I lie horizontal in bed, as though ready for sleep – but not fall asleep – and do a three-part breathing exercise. It starts with a slow, deep inhalation from the belly, where the belly expands and rises. Then move the breath moves up towards the rib cage and lungs. There, I expand the rib cage and lungs before finally moving the breath up towards the throat or collar bone where I feel a slight pressure in the throat area from the passing breath. Then I move the breath, carefully and mindfully back down to the belly area and start over again.
I would do this three or four times, with the aim of doing ten but always fall asleep before. This breathing exercise, called the complete yogic breath, is so calming and relaxing it’s the best way to nod off, EVER.
I found it so deeply restorative and dare I say, has saved my sanity over the last year or so.
Getting the body into a truly relaxed state just before sleep seems to be the key for a good night’s rest. Sometimes I’m up late working, glued to my phone, iPad or computer (like now!) so tumbling into bed, wired with adrenalin is far from ideal.
Since learning and using the yogic breath, I fall asleep within a few minutes, if not in a flash, almost every night. But most importantly my the breathwork slows my nervous system so it’s no longer still fired up from the day.
One year one…
I can’t quite believe I’ve kept it up but I’m so pleased I did because I can now say I’ve felt the benefits of meditation ( or at least regular deep, slow and controlled breathing). It’s not just talk.

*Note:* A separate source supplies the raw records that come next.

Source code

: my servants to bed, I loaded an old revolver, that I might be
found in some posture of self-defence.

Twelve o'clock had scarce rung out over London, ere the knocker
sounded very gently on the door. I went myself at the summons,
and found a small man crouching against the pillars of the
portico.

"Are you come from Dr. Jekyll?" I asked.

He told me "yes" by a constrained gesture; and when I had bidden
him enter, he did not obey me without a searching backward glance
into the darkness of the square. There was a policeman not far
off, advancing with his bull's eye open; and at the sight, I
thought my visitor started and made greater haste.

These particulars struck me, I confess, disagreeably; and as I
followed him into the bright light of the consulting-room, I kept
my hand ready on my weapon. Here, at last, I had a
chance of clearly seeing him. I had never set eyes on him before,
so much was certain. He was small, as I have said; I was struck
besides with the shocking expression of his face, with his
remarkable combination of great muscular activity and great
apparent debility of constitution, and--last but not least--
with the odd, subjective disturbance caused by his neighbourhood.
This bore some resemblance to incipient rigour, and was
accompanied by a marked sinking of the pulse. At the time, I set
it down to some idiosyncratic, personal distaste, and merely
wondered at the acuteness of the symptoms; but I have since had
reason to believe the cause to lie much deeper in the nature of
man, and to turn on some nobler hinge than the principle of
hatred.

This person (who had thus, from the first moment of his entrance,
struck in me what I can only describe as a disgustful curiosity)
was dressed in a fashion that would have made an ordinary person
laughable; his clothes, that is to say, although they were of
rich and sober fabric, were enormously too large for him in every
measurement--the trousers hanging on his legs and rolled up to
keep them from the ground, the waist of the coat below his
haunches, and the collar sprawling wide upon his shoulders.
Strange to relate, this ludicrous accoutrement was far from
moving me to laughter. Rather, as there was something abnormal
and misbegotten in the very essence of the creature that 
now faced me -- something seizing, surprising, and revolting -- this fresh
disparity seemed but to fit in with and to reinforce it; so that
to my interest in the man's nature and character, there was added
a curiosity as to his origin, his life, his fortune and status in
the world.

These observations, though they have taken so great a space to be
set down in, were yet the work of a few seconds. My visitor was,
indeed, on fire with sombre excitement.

I still feel the same calming, restorative effects on the physical body and mind as before but now I feel more balanced in other aspects of my life too.
I don’t spend my days in a hectic flap, I don’t worry about trivial things (as much ☺️) and I definitely don’t get stressed as easily as I used to.
I also think it’s had a impact on my positivity; I feel like I’m more tolerant, perhaps a bit more understanding, even a little bit nicer (although I’ve always been perfectly pleasant!) but I don’t snap as quickly or get as frustrated. Everything feels more manageable.
Of course, there have been times when I really can’t be bothered to meditate but I just think of the benefits and persuade myself to do just one or two minutes at least.
Now that it’s past midnight and I’m still writing this, it’s time I wrapped up. I’m looking forward to my few minutes of restoration before sleep where I can switch off from the world and just watch my breath until it’s slowed right down and I’m ready to nod off.